● DIRECTIONS FOR THIS TASK: In the stock-picks text, rewrite the passage between "Vancouver-based CRH Medical" and "upside. (Own it personally and in the fund.)", inclusive, replacing "outstanding" with "exceptional".

Jason Donville.
Jason Donville is president and CEO of Donville Kent Asset Management. His focus is growth stocks.
Top Picks:
MacDonald Dettwiler and Associates Ltd. (MDA-TSX)
Vancouver-based MDA is a leading manufacturer of satellites and systems. The company recently reported a strong quarter with improving margins, and an uptick in bidding activity suggests another couple of years of strong earnings growth. Trading on 14.6x 2015 cash earnings, MDA is inexpensive relative to other technology growth companies in Canada. (Own it in the fund.)
CRH Medical (CRH-TSX)
Vancouver-based CRH Medical has emerged as one of the more exciting companies in the allied medical services industry. The company is a leading player in the gastrointestinal services industry (think colonoscopies). We really think the management of this CRH is outstanding, and trading on 11.9x 2015 cash earnings, we think the stock has significant upside. (Own it personally and in the fund.)
Pivot Technology Solutions (PTG-TSX Venture)
California-based Pivot Technology is a small, value-added reseller of software. What makes the company interesting to us is that it is very inexpensive, trading on 7.0x 2015 cash earnings, and has a projected return on equity of more than 40 per cent. What also makes this company interesting is that its chairman is John Sculley, former CEO of Apple Computer. (Own it personally and in the fund.)
Past Picks: June 24, 2014
Valeant Pharmaceuticals (VRX-TSX)
Then: $129.41; Now: $260.20 +101.07%; Total return: +101.07%
Rifco (RFC-TSX-Venture)
Then: $6.55; Now: $1.90 -70.99%; Total return: -70.99%
Parkland Fuel (PKI-TSX) *Sold it last year and do not own it personally or in the fund.
Then: $20.91; Now: $24.92 +19.18%; Total return: +24.06%
Total return average: +18.05%
Market outlook:
Sell in May and go away! The TSX appears to be following a regular pattern of selling off in May, with profit-taking appearing to be heaviest in those sectors that have performed best over the past year. We believe this correction is largely technical in nature and not based on an expectation of higher interest rates or lower corporate earnings. By this time of year, investors should have built up cash positions in anticipation of bargain hunting season which runs through the summer. Thus, we expect a quiet summer followed by a renewed leg in the bull market which should get going in the Autumn. At Donville Kent, we are about 20-per-cent cash which we expect to steadily employ over the next 3-4 months.

[Page-level text extractions]
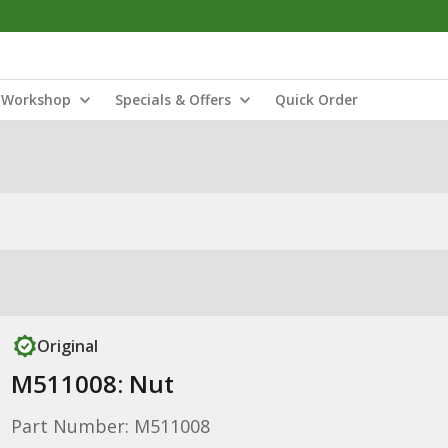
Workshop
Specials & Offers
Quick Order
Original
M511008: Nut
Part Number: M511008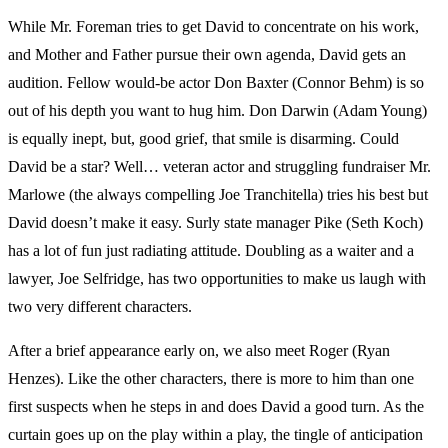
While Mr. Foreman tries to get David to concentrate on his work,
and Mother and Father pursue their own agenda, David gets an
audition. Fellow would-be actor Don Baxter (Connor Behm) is so
out of his depth you want to hug him. Don Darwin (Adam Young)
is equally inept, but, good grief, that smile is disarming. Could
David be a star? Well… veteran actor and struggling fundraiser Mr.
Marlowe (the always compelling Joe Tranchitella) tries his best but
David doesn’t make it easy. Surly state manager Pike (Seth Koch)
has a lot of fun just radiating attitude. Doubling as a waiter and a
lawyer, Joe Selfridge, has two opportunities to make us laugh with
two very different characters.
After a brief appearance early on, we also meet Roger (Ryan
Henzes). Like the other characters, there is more to him than one
first suspects when he steps in and does David a good turn. As the
curtain goes up on the play within a play, the tingle of anticipation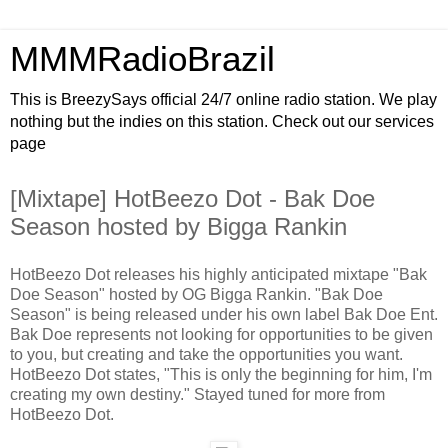
MMMRadioBrazil
This is BreezySays official 24/7 online radio station. We play
nothing but the indies on this station. Check out our services
page
[Mixtape] HotBeezo Dot - Bak Doe
Season hosted by Bigga Rankin
HotBeezo Dot releases his highly anticipated mixtape "Bak
Doe Season" hosted by OG Bigga Rankin. "Bak Doe
Season" is being released under his own label Bak Doe Ent.
Bak Doe represents not looking for opportunities to be given
to you, but creating and take the opportunities you want.
HotBeezo Dot states, "This is only the beginning for him, I'm
creating my own destiny." Stayed tuned for more from
HotBeezo Dot.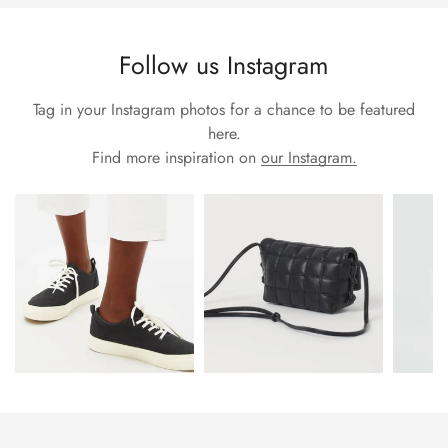
Follow us Instagram
Tag in your Instagram photos for a chance to be featured
here.
Find more inspiration on
our Instagram.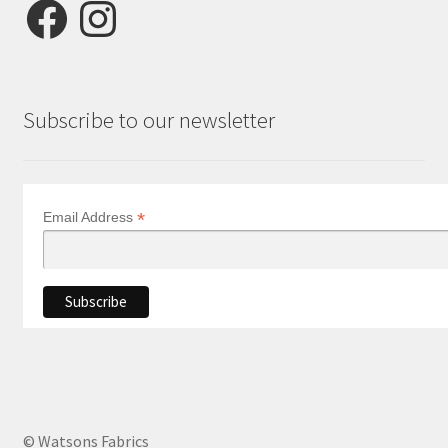
Facebook
Instagram
Subscribe to our newsletter
*
Email Address
© Watsons Fabrics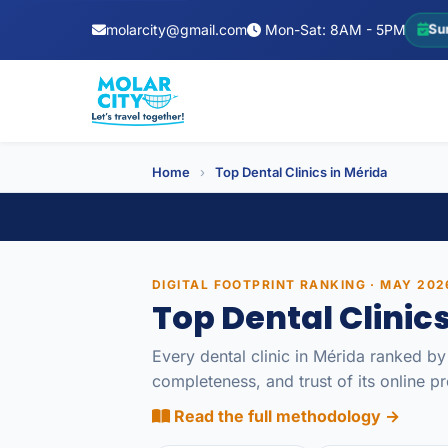
molarcity@gmail.com
Mon-Sat: 8AM - 5PM
Su
Home
›
Top Dental Clinics in Mérida
DIGITAL FOOTPRINT RANKING · MAY 202
Top Dental Clinic
Every dental clinic in Mérida ranked by
completeness, and trust of its online 
Read the full methodology →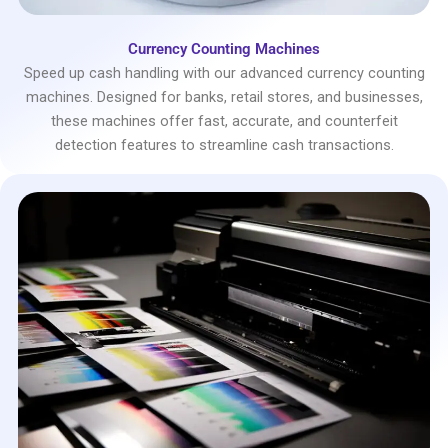
Currency Counting Machines
Speed up cash handling with our advanced currency counting
machines. Designed for banks, retail stores, and businesses,
these machines offer fast, accurate, and counterfeit
detection features to streamline cash transactions.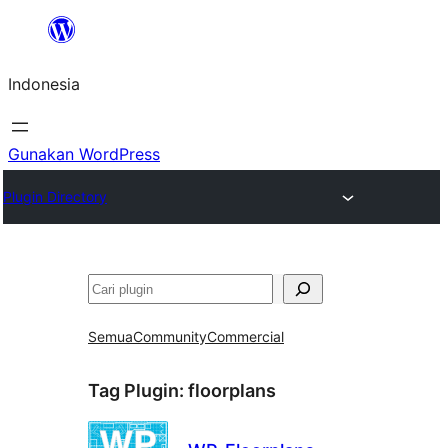
Lewati
ke
Indonesia
konten
Gunakan WordPress
Plugin Directory
Cari
Semua
Community
Commercial
Tag Plugin:
floorplans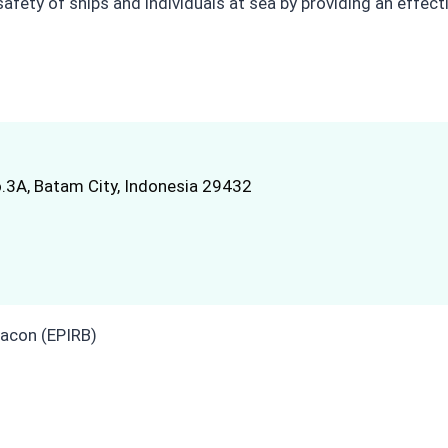
 safety of ships and individuals at sea by providing an effe
.3A, Batam City, Indonesia 29432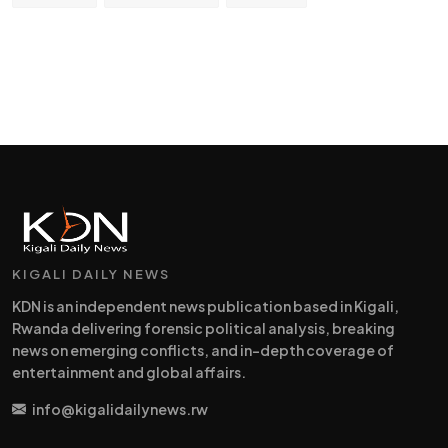
KIGALI DAILY NEWS
KDN is an independent news publication based in Kigali,
Rwanda delivering forensic political analysis, breaking
news on emerging conflicts, and in-depth coverage of
entertainment and global affairs.
info@kigalidailynews.rw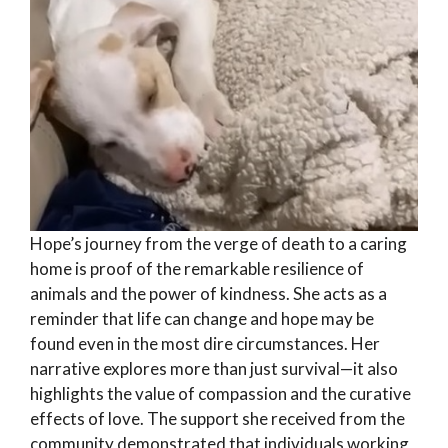
Hope’s journey from the verge of death to a caring
home is proof of the remarkable resilience of
animals and the power of kindness. She acts as a
reminder that life can change and hope may be
found even in the most dire circumstances. Her
narrative explores more than just survival—it also
highlights the value of compassion and the curative
effects of love. The support she received from the
community demonstrated that individuals working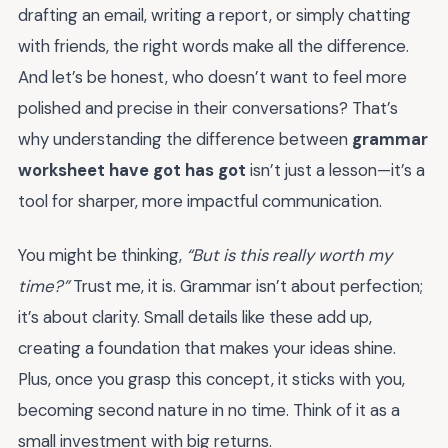
drafting an email, writing a report, or simply chatting
with friends, the right words make all the difference.
And let’s be honest, who doesn’t want to feel more
polished and precise in their conversations? That’s
why understanding the difference between
grammar
worksheet have got has got
isn’t just a lesson—it’s a
tool for sharper, more impactful communication.
You might be thinking,
“But is this really worth my
time?”
Trust me, it is. Grammar isn’t about perfection;
it’s about clarity. Small details like these add up,
creating a foundation that makes your ideas shine.
Plus, once you grasp this concept, it sticks with you,
becoming second nature in no time. Think of it as a
small investment with big returns.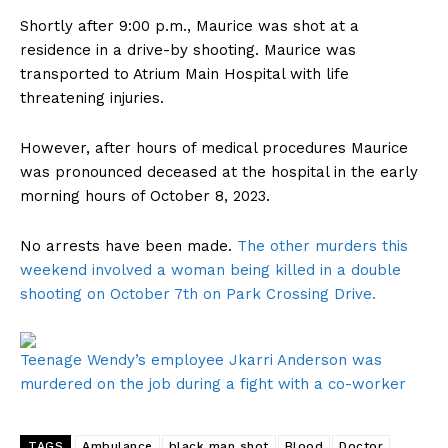
Shortly after 9:00 p.m., Maurice was shot at a
residence in a drive-by shooting. Maurice was
transported to Atrium Main Hospital with life
threatening injuries.
However, after hours of medical procedures Maurice
was pronounced deceased at the hospital in the early
morning hours of October 8, 2023.
No arrests have been made.
The other murders this
weekend involved a woman being killed in a double
shooting on October 7th on Park Crossing Drive.
Teenage Wendy’s employee Jkarri Anderson was
murdered on the job during a fight with a co-worker
TAGS
Ambulance
black man shot
Blood
Doctor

● SOLUTION TO THIS TASK:
Vancouver-based CRH Medical has emerged as one of the more exciting companies in the allied medical services industry. The company is a leading player in the gastrointestinal services industry (think colonoscopies). We really think the management of this CRH is exceptional, and trading on 11.9x 2015 cash earnings, we think the stock has significant upside. (Own it personally and in the fund.)